How many lines in the material below contain the string "axis"? Case matters; reply with the number alone.

Supplied records =
· · · ·

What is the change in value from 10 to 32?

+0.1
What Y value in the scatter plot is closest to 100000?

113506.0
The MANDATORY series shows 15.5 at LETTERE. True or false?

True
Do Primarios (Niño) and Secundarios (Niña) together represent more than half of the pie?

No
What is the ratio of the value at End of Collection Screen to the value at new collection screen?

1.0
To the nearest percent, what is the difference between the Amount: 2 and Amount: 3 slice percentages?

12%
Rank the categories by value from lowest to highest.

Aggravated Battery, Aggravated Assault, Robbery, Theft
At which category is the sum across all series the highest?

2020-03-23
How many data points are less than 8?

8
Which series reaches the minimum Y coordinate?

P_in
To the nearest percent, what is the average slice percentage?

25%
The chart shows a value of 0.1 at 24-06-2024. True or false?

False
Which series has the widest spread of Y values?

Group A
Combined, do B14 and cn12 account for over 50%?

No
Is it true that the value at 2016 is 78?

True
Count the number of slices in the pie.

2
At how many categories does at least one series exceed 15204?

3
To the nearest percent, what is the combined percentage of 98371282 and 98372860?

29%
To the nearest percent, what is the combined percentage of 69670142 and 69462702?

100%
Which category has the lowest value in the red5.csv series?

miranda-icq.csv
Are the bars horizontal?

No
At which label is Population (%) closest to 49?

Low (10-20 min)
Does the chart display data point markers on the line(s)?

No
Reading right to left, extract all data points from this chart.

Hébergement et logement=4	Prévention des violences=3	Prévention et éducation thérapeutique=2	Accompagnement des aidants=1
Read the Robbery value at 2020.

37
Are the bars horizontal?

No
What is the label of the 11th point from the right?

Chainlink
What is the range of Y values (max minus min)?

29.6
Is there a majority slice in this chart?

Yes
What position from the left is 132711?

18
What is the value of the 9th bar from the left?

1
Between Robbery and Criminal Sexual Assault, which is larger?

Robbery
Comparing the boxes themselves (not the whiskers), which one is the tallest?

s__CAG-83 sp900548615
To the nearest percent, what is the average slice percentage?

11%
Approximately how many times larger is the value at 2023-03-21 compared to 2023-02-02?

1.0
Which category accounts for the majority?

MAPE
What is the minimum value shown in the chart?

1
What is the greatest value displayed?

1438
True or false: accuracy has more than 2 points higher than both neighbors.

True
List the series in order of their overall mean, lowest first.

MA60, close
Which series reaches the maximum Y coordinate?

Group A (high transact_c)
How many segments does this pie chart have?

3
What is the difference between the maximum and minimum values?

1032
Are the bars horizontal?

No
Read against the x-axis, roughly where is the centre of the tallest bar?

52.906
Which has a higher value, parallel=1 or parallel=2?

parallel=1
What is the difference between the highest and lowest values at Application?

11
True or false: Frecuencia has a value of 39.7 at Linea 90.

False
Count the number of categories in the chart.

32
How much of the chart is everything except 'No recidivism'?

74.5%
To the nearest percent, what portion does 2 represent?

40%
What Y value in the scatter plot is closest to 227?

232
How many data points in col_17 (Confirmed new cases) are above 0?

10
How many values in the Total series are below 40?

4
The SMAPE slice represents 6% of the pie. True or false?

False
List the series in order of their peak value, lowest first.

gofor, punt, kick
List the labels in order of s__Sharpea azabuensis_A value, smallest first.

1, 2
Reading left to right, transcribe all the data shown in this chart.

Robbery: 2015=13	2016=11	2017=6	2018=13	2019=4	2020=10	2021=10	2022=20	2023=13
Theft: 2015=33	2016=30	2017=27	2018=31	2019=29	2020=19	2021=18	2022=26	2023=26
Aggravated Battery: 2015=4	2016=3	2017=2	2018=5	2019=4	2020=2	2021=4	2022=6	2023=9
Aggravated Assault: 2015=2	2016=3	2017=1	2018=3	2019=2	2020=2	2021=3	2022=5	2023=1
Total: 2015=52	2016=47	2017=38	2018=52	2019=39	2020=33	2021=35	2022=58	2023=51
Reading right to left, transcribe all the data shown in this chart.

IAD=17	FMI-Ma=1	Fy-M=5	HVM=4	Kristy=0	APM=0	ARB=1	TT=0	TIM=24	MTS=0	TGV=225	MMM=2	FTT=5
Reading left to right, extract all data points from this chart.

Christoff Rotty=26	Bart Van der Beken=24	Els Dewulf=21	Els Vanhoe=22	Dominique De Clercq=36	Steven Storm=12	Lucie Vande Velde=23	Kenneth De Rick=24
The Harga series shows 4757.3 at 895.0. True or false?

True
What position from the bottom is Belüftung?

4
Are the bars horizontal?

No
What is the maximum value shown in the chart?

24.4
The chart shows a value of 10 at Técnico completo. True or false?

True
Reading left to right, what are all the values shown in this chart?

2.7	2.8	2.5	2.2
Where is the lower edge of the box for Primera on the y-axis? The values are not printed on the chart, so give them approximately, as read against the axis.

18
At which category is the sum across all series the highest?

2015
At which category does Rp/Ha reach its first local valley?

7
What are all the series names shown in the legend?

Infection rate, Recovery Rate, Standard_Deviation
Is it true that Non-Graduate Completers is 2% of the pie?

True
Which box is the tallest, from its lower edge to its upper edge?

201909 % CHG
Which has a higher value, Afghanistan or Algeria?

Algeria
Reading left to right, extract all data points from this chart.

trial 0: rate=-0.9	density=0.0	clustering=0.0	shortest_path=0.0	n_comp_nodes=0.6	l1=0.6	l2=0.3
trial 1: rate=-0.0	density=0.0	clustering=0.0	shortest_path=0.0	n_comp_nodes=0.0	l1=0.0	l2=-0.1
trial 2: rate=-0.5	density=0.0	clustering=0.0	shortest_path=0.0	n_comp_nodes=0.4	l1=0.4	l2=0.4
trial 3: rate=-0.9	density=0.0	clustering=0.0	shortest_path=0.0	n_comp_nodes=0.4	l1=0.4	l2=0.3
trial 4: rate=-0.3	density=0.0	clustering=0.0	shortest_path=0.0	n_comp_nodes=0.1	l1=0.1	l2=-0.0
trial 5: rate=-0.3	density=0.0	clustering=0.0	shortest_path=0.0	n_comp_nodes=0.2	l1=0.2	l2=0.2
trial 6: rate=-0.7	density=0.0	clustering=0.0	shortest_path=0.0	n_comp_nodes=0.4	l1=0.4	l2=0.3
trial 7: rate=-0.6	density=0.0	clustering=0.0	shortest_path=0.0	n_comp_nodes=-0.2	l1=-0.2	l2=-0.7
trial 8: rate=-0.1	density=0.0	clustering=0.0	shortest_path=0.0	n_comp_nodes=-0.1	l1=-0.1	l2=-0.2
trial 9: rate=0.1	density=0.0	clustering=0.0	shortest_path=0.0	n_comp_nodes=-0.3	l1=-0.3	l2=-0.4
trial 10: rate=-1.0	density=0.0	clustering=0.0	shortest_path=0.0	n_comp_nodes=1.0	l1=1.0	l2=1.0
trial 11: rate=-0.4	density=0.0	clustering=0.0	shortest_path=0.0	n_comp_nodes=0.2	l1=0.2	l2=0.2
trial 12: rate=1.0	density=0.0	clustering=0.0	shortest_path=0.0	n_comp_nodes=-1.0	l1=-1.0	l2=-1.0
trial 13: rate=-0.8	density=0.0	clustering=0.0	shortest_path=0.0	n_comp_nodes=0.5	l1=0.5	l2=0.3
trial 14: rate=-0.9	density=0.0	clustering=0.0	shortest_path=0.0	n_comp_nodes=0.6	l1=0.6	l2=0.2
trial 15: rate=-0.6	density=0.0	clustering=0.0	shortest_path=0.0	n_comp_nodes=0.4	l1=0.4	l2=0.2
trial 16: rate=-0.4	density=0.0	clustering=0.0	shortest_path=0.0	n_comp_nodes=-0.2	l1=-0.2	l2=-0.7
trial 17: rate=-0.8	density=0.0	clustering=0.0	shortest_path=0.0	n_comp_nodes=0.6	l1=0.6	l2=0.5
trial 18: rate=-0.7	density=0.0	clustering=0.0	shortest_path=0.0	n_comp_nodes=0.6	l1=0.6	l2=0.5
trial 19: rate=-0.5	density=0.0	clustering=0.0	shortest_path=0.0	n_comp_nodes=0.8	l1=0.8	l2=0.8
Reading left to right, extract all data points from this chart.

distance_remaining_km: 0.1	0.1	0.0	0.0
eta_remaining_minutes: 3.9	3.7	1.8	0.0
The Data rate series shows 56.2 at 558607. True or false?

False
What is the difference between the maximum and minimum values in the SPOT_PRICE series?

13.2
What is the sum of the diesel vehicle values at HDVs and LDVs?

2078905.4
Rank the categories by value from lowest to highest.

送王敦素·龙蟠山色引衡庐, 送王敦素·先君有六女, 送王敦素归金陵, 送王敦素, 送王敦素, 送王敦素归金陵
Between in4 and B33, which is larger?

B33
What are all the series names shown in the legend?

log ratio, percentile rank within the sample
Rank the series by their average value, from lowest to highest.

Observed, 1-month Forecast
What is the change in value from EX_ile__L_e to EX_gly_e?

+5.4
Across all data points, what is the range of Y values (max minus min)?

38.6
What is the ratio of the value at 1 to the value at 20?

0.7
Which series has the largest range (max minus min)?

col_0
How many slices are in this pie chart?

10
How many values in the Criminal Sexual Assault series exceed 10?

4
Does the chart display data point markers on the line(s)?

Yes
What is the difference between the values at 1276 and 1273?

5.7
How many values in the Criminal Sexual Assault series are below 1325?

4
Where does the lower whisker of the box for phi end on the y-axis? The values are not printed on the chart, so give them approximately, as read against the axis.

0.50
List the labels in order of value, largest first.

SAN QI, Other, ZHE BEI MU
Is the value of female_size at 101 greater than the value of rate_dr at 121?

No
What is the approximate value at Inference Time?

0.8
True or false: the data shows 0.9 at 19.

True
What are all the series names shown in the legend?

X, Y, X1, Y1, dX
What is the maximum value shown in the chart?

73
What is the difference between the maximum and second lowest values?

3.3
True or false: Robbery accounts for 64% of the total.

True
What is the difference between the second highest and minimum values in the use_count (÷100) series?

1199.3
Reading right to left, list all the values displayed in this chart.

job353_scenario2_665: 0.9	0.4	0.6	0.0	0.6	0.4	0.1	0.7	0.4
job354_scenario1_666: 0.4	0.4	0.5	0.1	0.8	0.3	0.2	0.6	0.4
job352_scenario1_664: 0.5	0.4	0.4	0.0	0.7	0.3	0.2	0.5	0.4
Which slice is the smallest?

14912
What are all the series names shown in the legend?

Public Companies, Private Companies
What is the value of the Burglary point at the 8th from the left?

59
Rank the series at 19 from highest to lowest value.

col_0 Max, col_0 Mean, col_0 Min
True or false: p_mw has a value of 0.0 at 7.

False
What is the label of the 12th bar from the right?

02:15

· · · ·

Task answer = 3